Your doctors might also suggest this type of surgery if you don't want to have treatment with medicines.
How often you have hormone therapy
You might have hormone therapy that you take all the time (continuous therapy). Or you might have a few months of treatment and then a break (intermittent therapy). It's thought that having intermittent therapy might reduce the side effects you get, but more research needs to be done to look into this.
You might have:
- one hormone therapy drug on its own
- two hormone therapies together
- hormone therapy with chemotherapy, such as docetaxel
Your doctor tells you which hormone therapy you'll have and for how long.
Where you have treatment
You might have your hormone treatment:
- in the chemotherapy day unit
- at your GP’s surgery
- at home
Your team will let you know where you will have your treatment
Side effects of hormone therapy are due to the low levels of testosterone in your body. Some are common to all hormone therapies for prostate cancer. Some effects vary from drug to drug.
The main side effects are:
- erectile problems (impotence)
- hot flushes and sweating
- feeling tired and weak
- breast tenderness
- tumour flare
Side effects of long term treatment are:
- weight gain
- memory problems
- mood swings and depression
- bone thinning (osteoporosis)
- risk of early heart failure
Checking your hormone therapy is working
You’ll have regular blood tests to check the level of a protein called prostate specific antigen (PSA). PSA is a protein made by both normal and cancerous prostate cells. It is in the blood in small amounts in all men, unless they have had their prostate gland completely removed.
While the hormone therapy is working, the level of PSA should stay stable or may go down. But if prostate cancer cells are starting to grow and develop, the level of PSA may go up. Then your doctor may need to change your treatment. They will discuss this with you.
When hormone therapy stops working
After some months or years the cancer usually stops responding to hormone treatment and starts to grow again. Your doctor might recommend stopping or changing hormone treatment at this stage.
If you're having anti androgens and your PSA level has started to rise again your doctor might get you to stop taking them. In some cases this can cause the cancer to shrink and stop growing for some time. This is called anti androgen withdrawal response (AAWR)
You might have castrate resistant prostate cancer. This means that even though the hormone therapy you were on isn't working, other types might help.
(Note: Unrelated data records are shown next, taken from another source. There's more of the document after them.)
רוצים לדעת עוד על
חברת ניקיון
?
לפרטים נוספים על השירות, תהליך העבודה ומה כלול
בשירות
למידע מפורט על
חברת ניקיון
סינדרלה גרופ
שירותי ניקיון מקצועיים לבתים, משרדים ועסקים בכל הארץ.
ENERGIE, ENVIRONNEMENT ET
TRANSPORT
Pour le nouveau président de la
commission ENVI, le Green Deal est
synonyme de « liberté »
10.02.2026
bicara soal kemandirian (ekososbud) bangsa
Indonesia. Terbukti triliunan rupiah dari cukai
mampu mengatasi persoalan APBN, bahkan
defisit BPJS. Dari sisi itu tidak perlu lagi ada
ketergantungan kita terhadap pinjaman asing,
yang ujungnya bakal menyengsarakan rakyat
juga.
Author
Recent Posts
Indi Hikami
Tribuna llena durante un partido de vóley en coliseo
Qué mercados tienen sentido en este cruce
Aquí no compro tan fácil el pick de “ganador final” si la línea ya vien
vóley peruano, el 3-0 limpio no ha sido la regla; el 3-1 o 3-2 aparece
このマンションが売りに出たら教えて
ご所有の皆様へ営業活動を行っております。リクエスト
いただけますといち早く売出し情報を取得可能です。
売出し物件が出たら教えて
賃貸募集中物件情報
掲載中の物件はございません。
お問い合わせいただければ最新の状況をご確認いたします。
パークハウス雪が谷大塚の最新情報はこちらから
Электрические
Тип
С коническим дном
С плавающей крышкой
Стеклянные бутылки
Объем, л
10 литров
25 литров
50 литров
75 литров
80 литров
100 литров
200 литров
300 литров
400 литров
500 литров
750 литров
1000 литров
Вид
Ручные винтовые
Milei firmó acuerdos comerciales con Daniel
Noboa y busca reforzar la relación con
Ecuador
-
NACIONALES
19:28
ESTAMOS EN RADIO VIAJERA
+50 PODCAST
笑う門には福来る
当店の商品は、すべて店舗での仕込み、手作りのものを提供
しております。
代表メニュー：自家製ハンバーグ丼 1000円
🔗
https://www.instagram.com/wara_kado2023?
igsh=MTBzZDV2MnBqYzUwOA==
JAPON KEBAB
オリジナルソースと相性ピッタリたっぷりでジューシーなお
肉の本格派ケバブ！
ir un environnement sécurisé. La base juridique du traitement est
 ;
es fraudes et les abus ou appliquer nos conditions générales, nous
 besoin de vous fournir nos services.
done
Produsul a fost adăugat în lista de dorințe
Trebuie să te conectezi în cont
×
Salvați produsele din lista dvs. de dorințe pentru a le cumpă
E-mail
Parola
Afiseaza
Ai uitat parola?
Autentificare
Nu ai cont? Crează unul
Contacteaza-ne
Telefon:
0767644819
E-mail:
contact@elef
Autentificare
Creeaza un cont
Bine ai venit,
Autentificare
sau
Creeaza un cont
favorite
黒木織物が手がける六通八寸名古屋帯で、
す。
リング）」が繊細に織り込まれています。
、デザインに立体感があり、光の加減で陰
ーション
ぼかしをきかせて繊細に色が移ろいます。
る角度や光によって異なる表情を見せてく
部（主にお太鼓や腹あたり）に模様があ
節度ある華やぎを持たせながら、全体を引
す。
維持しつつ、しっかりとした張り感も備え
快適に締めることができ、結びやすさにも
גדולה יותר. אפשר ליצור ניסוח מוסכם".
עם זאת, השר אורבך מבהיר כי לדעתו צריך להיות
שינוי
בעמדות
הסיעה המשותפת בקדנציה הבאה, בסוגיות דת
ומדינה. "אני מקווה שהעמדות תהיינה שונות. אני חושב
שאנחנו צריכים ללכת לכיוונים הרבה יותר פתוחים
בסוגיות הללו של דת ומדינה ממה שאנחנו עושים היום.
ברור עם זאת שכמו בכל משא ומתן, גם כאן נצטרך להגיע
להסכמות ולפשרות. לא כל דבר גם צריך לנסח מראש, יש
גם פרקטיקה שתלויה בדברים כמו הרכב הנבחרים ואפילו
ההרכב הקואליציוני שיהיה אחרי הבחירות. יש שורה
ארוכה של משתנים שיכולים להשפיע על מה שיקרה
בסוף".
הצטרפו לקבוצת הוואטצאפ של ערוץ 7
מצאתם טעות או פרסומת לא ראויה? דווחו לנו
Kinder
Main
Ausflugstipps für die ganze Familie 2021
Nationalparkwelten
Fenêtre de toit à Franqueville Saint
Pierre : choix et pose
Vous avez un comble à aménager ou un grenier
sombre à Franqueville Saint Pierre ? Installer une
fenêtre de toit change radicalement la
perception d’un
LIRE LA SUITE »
Or hormone refractory prostate cancer, which means that no hormone therapy works for your cancer.
There are different treatment options for hormone refractory prostate cancer, such as chemotherapy or steroids.
Research and clinical trials
Researchers are interested in different ways of treating advanced prostate cancer. They are using combinations of treatments and hormone therapy in clinical trials.